I would wager Wilmot has not been a doomsayer in the decades since the war. His Christian optimism is a wonder and as I read into it my now ancient skepticism gave ground. Here is a man who loves his fellow man, who cherishes and remembers the comrades, here or gone, who pulled together in a common cause.

At the close of his memoir Padre Wilmot, a captain with a Military Cross, has been appointed as second-in-command of chaplains chosen to serve with the troops Canada was preparing for the Japanese war…until the atom bombs on Hiroshima and Nagasaki cancelled his assignment.

Let me close my respects for Padre Wilmot in explaining why there were twinges of guilt for me as I read it. Well before I joined the army in 1941 I had come to challenge Christian thought and sectarian religion. In short I became irreligious, stopping church-going and Bible-reading. Of course such a youthful rejection is not uncommon. I did have such rejection of convention in the army, and in acting it out within its discipline I often made it difficult for the several chaplains of our regimental wartime. I made it formally known by being paraded before the squadron CO, asking to be excused from attendance at church parades. There was somewhat of a discussion and I believe he was more amused than angered to find a trooper unusually familiar with both the Old and the New Testament. In any case, he partly went along, decreeing that I would not have to enter the place of worship but I must go with the church parade and my comrades to the door, outside where I would stand during the time of the service, not having to listen to it.
This happened twice, once in Canada, once in England, before the squadron sergeant-major, aware of the regimental joke my scruples over Christianity had become, looped it all very simply. On days of church parades, I was booked on latrine or kitchen fatigues. As the sergeant-major explained: “Fisher, you are hopeless as a marcher.”

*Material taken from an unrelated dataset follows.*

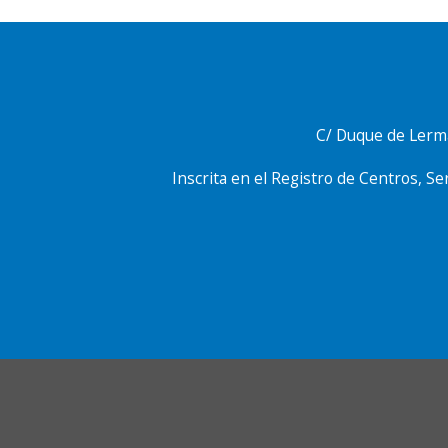
C/ Duque de Lerma
Inscrita en el Registro de Centros, Se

Each of my postings at the doors of worship bothered the chaplains at the occasions; indeed it enraged the one in England. I think he felt my ploy mocked his role and encouraged a ridicule of Christian faith and practice. There was certainly no surfeit of religiosity in our regiment and considerable impatience at the trooper level with the padre and his work. And so an odd feud ensued between the padre and me, one I found lived on during a reunion a dozen years after the war. At it we met face to face and his animus exploded. Once such a response would have made me proud. It did not, and yet I sloughed off why this was so. But my quite juvenile antics as a zealous agnostic came flooding back to me while reading Wilmot’s memoir. As our padre had said at the reunion: “You have the insolence of the agitator.”

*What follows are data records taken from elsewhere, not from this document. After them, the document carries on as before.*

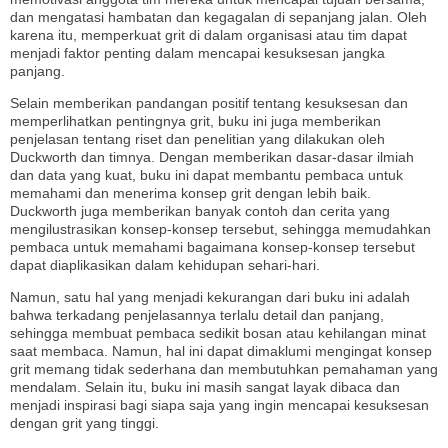
dan mengatasi hambatan dan kegagalan di sepanjang jalan. Oleh
karena itu, memperkuat grit di dalam organisasi atau tim dapat
menjadi faktor penting dalam mencapai kesuksesan jangka
panjang.
Selain memberikan pandangan positif tentang kesuksesan dan
memperlihatkan pentingnya grit, buku ini juga memberikan
penjelasan tentang riset dan penelitian yang dilakukan oleh
Duckworth dan timnya. Dengan memberikan dasar-dasar ilmiah
dan data yang kuat, buku ini dapat membantu pembaca untuk
memahami dan menerima konsep grit dengan lebih baik.
Duckworth juga memberikan banyak contoh dan cerita yang
mengilustrasikan konsep-konsep tersebut, sehingga memudahkan
pembaca untuk memahami bagaimana konsep-konsep tersebut
dapat diaplikasikan dalam kehidupan sehari-hari.
Namun, satu hal yang menjadi kekurangan dari buku ini adalah
bahwa terkadang penjelasannya terlalu detail dan panjang,
sehingga membuat pembaca sedikit bosan atau kehilangan minat
saat membaca. Namun, hal ini dapat dimaklumi mengingat konsep
grit memang tidak sederhana dan membutuhkan pemahaman yang
mendalam. Selain itu, buku ini masih sangat layak dibaca dan
menjadi inspirasi bagi siapa saja yang ingin mencapai kesuksesan
dengan grit yang tinggi.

Padre Wilmot had his naysayers in the ranks and many of the men were set to ignore him. He simply persisted at spending time with them, getting to know why they were remote or critical. Usually, but not always, he succeeded. Some of this, I think, came because of his obvious respect for the equality of all men, whatever their rank in the military. And his story of war as he tells it illuminates so much about battle with its killing and wounding, its defeats and its victories. A superb and vigorous memoir!
I close with a short notice of a book wholly devoted to recounting a small, important battle now largely forgotten at which the forces in Canada repelled American invaders.
The title is A Very Brilliant Affair: The Battle Of Queenston Heights, 1812. The author is Robert Malcomson, a military historian of note, and the publisher is Robin Brass Studio of Toronto. The Canadians won on their own ground, defeating American invaders, though losing their general, Isaac Brock.

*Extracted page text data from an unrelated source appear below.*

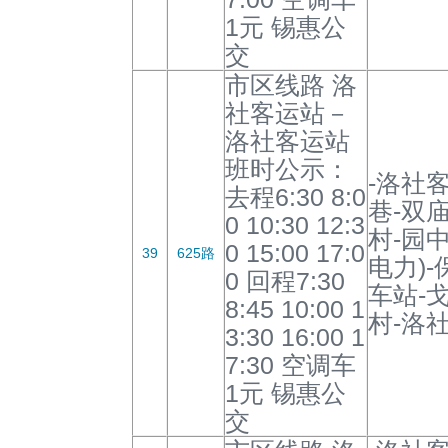
1元 锡惠公
交
市区线路 洛
社客运站－
洛社客运站
班时公示：
-洛社
去程6:30 8:0
巷-双
0 10:30 12:3
村-园
0 15:00 17:0
39
625路
电力)
0 回程7:30
车站-
8:45 10:00 1
村-洛
3:30 16:00 1
7:30 空调车
1元 锡惠公
交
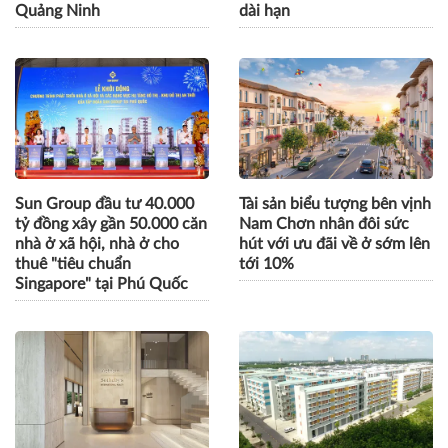
Quảng Ninh
dài hạn
Sun Group đầu tư 40.000
Tài sản biểu tượng bên vịnh
tỷ đồng xây gần 50.000 căn
Nam Chơn nhân đôi sức
nhà ở xã hội, nhà ở cho
hút với ưu đãi về ở sớm lên
thuê "tiêu chuẩn
tới 10%
Singapore" tại Phú Quốc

I cannot recall a more thorough, detailed analysis of any Canadian battle, not even James Wolfe’s victory at the Plains of Abraham. The narrative is supplemented with 10 appendices on such matters as the orders of battle and comparisons of resources. There is also some 45 pages of endnotes and bibliography. In short, this is an organizational masterpiece by a good historian about a triumph significant in Canada’s continuance won against an invader whose numbers, guns, and supplies dwarfed those available to General Brock. Again Robin Brass has put out a book that is physically handsome.